24 June 2009

COMICS ARE DOOMED, or maybe not....

"Big World: the Battle for Diversity“, is the second chapter from Scott McCloud’s book Reinventing Comics. The Chapter deals more in depth with the Twelve Revolutions that comics need to under go to become more widely appreciated and accepted. The three revolutions he calls Gender Balance, Minority Representation, and Diversity of Genre from chapter one are the most important. McCloud thinks that if there was a better gender balance, meaning more women writers, artist and readers that comics could potentially have more room to grow both in audience and diversity. McCloud also thinks that Minorities are not represented enough in comics and that there are not enough writers and artist for comics (too many white people).Lastly McCloud wants more diversity in genres of comics. Most comics that come out are either superhero comics or just other knockoffs of another comic‘s great ideas. McCloud thinks that if comics grow in all these areas that comics will become not only more popular, but that the rest of the Twelve Revolutions will come easier.
I agree with McCloud (I know that is weird, right) on all points he made on theses three revolutions. I think that if women were represented in the comic world as more than just big chested and the objects of young boys wet dreams, that comics would be better off. What is so wrong with more women kicking ass like Wonder Woman, or women just having more point in a story than a damsels in distress like Lois Lane? However, I do think in order to connect with a more female audience the writers would have to be women (no mater how hard a man tries we women are still just a little beyond their levels of understanding), which would be part of McCloud’s gender balance definition in his revolutions. Also I think that minorities should be represented more. If comics want to be taken seriously they have to be diverse. It can’t always be a white man saving earth. That drives me crazy. I have not really read a lot of comics yet, but I’m about positive it would be hard to find a well written comic about a Puerto Rican superhero, and that’s if I could find one at all. Last but not least we have Diversity of Genre. I think this might be the most important of all three of the revelations McCloud covers. Not everyone is interested in super hero comic, and no one wants to read the same concept, idea, and story line in every comic. I get that the “great” comics writers like Alan Moore can’t really have great new ideas because it is hard to make a living, but hell why can’t he just get a job at McDonalds and still give us great ideas on the weekend. I think that if comics are going to be about making money and not about doing what you love to do, they might be doomed!

1 comment:

  1. You raise a lot of very interesting points, Amber. Why can't we have more than just big boobed young women kicking ass without losing all their clothes? Why don't we have a Puerto Rican superhero? And why doesn't the "artistic" creator just get a day job?

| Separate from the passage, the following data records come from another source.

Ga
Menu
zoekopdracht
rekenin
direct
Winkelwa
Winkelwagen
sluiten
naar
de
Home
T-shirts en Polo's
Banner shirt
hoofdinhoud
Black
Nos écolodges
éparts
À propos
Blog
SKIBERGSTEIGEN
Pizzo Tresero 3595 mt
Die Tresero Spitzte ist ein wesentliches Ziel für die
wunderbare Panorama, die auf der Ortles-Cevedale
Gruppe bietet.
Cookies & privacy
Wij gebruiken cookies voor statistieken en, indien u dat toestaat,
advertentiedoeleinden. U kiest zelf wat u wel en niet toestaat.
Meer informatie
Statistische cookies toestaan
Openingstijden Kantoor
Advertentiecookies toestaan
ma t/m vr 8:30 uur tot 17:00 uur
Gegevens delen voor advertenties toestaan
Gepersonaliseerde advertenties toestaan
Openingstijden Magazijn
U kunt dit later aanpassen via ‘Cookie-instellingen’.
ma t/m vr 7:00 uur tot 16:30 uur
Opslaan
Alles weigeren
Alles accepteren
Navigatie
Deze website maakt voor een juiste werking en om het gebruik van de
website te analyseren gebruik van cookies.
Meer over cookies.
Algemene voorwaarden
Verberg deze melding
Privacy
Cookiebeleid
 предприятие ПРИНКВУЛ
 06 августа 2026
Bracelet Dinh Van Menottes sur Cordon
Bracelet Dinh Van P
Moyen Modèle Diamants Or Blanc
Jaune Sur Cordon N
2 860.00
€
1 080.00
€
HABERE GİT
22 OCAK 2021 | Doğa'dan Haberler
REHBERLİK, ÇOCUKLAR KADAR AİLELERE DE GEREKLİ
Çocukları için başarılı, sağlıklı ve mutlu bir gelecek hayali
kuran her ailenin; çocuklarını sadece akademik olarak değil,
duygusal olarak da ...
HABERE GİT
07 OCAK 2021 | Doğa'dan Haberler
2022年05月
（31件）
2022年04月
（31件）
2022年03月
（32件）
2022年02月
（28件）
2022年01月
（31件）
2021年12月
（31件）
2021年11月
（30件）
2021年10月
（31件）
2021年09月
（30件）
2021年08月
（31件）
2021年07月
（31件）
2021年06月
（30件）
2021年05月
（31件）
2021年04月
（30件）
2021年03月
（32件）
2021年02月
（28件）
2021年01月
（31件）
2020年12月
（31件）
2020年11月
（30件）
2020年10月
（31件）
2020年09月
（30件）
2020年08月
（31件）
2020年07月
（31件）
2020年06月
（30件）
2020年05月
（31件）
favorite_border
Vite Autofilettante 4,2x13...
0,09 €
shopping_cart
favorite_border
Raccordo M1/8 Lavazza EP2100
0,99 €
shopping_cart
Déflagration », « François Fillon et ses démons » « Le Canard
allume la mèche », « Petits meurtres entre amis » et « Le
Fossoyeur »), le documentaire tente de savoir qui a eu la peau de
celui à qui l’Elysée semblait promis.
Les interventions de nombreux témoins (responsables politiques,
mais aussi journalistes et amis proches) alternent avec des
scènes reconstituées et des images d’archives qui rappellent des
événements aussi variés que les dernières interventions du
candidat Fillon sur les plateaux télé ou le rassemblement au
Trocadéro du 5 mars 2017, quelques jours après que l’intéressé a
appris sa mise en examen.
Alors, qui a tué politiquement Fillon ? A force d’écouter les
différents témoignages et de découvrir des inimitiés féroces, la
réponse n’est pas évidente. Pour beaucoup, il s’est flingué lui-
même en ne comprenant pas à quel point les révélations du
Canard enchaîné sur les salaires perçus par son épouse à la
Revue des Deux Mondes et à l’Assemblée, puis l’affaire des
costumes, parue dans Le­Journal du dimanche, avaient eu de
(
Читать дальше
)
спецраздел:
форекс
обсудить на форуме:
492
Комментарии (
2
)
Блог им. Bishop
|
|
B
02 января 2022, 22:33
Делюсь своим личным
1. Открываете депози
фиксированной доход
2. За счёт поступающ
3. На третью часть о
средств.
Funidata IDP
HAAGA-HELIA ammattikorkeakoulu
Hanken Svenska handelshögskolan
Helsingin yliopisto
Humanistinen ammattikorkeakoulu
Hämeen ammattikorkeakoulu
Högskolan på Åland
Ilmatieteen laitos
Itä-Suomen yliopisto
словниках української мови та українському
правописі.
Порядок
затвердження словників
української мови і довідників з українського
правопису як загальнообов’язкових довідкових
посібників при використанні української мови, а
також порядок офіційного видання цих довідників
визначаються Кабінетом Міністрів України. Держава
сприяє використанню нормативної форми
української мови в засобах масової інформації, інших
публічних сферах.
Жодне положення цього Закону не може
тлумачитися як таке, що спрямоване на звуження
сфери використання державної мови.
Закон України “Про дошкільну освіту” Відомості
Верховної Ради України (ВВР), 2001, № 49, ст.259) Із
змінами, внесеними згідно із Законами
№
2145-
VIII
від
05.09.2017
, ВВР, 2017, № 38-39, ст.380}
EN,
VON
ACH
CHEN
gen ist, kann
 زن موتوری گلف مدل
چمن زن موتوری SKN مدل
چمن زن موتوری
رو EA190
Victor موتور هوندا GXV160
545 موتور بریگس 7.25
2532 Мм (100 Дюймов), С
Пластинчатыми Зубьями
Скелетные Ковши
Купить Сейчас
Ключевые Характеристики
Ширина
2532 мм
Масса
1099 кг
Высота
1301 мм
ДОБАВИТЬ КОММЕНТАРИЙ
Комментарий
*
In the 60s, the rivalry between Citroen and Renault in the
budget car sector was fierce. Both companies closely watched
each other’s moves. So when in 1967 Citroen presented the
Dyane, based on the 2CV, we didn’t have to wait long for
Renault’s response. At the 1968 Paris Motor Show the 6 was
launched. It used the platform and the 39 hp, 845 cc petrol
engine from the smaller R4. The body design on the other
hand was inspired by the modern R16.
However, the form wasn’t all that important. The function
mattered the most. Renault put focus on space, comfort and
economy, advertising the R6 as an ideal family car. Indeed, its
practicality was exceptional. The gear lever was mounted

    I'm glad you're asking the big questions, but keep in mind what we can learn from McCloud suddenly discovering female creators had always been there. Maybe we can find instances of these other situations. I think you'd find that even the best webcomic creators are lucky to post one new page a week because they have day jobs or are still university students. Let's not forget that Wonder Woman regularly kicks ass--even Superman's when the occasion calls for it. And hey, the superhero my Master's Thesis is about is a Mexican American :-)

    Aside from pointing out this lack of diversity, I think McCloud is trying to inspire us to get out there and find it.